Haha...I'm getting  light headed

----------


## wgadget

The SHOT HEARD 'ROUND THE WORLD.

Literally.

----------


## wgadget

> We won the chair!


I don't think they've voted on the chair yet...Patience, weedhopper!

----------


## PaulSoHard

they could only delay the inevitable.

----------


## rb3b3

> If the guy with the gavel SAYS it is too close to call or the losing side is winning even if it isn't?  Like in North Dakota?


i understand what yuor saying.... is it a safe assumption that whoever wins this first vote, will have the numbers to win the most delegates?

----------


## Occam's Banana

> that vote sounded VERY close. Again audio is terrible but less than 100 votes gave us majority if I heard right. but we did get the secretary seat. this might cause Romney walks giving us larger margins now that they know we'll take it to the 3rd or 4th round and still win.

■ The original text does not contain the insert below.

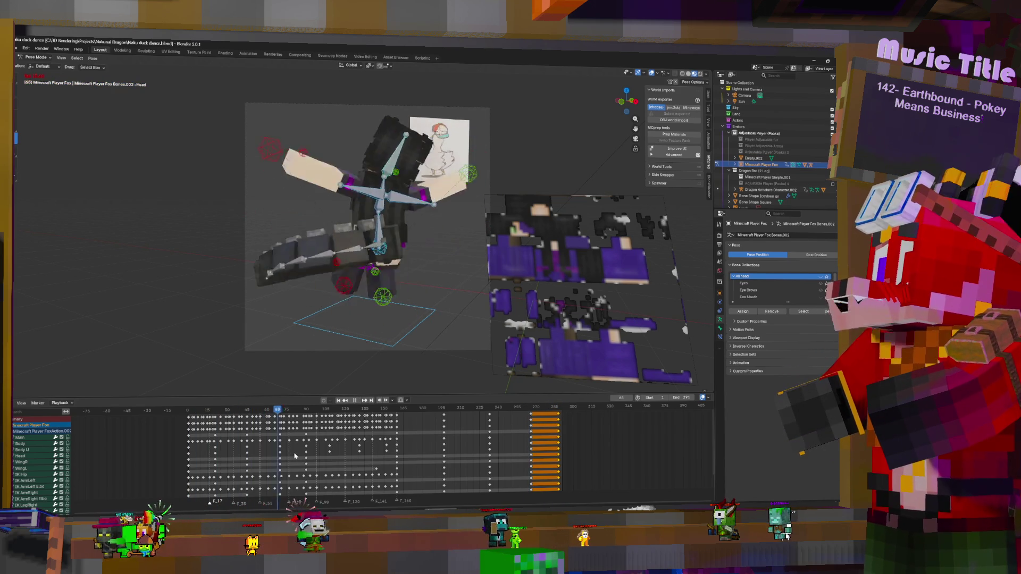
key("space")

Vote was 1,119 to 1,089 (from Daily Paul)
WHEW!! (biting nails)

----------


## Cshelton21

30 votes won that seat. this is an epic epic battle.

----------


## PatriotOne

Chris Dixon‏@cdixon25

@AtlanticDrywall Voting in progress now for Convention Chair. #mepolitics #megop

----------


## RonPaulFever

DUST2332 We took the Secretary! 1,119 to 1,089 wow only 30 votes and we would have tied

----------


## Philosophy_of_Politics

> Vote was 1,119 to 1,089 (from Daily Paul)
> WHEW!! (biting nails)


Lets just assume the real vote count was 1,319 to 889.

----------


## economics102

Wow. 30 votes. #onemancanmakeadifference

----------


## JK/SEA

DAMN..if we won the secretary, then odds are we got the chair...hang on time..

----------


## sailingaway

> Vote was 1,119 to 1,089 (from Daily Paul)
> WHEW!! (biting nails)


No bathroom breaks for anyone!!!

----------


## Dianne

My feed stops and starts.    Anyone else having that problem?

----------


## rb3b3

> Ron Morell wins convention secretary. Win for RP crowd.

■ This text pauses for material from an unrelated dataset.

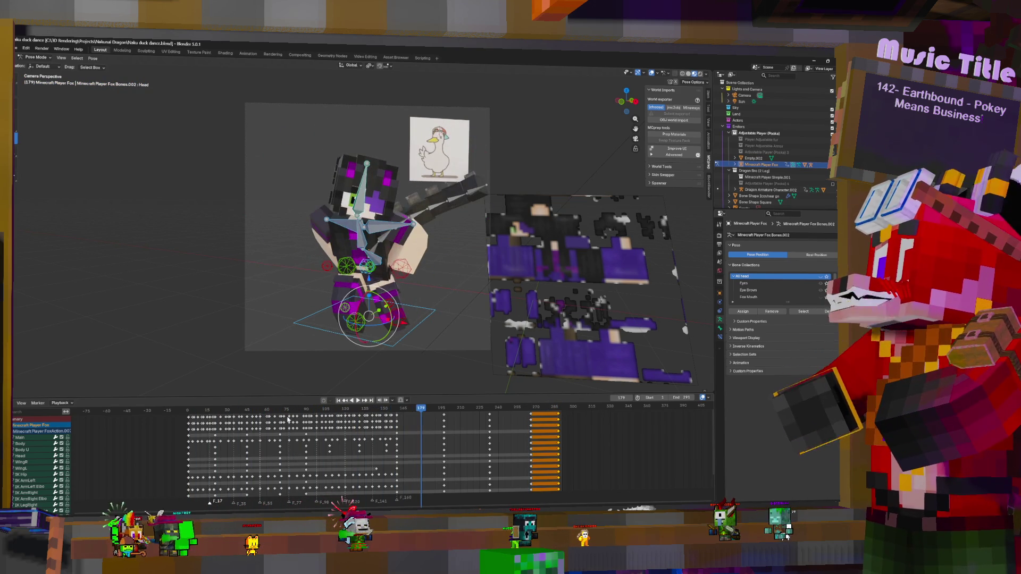
key("shift+ctrl+space")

BA BOOM!!!!!!!!!!!!!!!!!!!!!!!!!!!! GO RON PAUL~!!!!!! WAY TO GO MAINE SOOOO FAR!!!!! HEY MSM IGNORE THIS !!!!!!!!!!!!

----------


## 69360

Can't see why it would change for the chair except get better with walkouts. Looking good!

----------


## Adrock

excellent! Hope the margin holds or widens.

----------


## economics102

> Can't see why it would change for the chair except get better with walkouts. Looking good!


Never underestimate the ability of crooked people to rig a game.

----------


## odamn

> My feed stops and starts.    Anyone else having that problem?


Yes, i gave it up an hour ago ...

----------


## sailingaway

Maine livestream http://t.co/wp53g7Zd

but yeah, they are from people's cell phones....

----------


## Paul Fan

> BA BOOM!!!!!!!!!!!!!!!!!!!!!!!!!!!! GO RON PAUL~!!!!!! WAY TO GO MAINE SOOOO FAR!!!!! HEY MSM IGNORE THIS !!!!!!!!!!!!


^This!

----------


## Occam's Banana

> No bathroom breaks for anyone!!!


You know it! They better keep those legs crossed!

----------


## Occam's Banana

> My feed stops and starts.    Anyone else having that problem?


Me too.

----------


## sailingaway

> Never underestimate the ability of crooked people to rig a game.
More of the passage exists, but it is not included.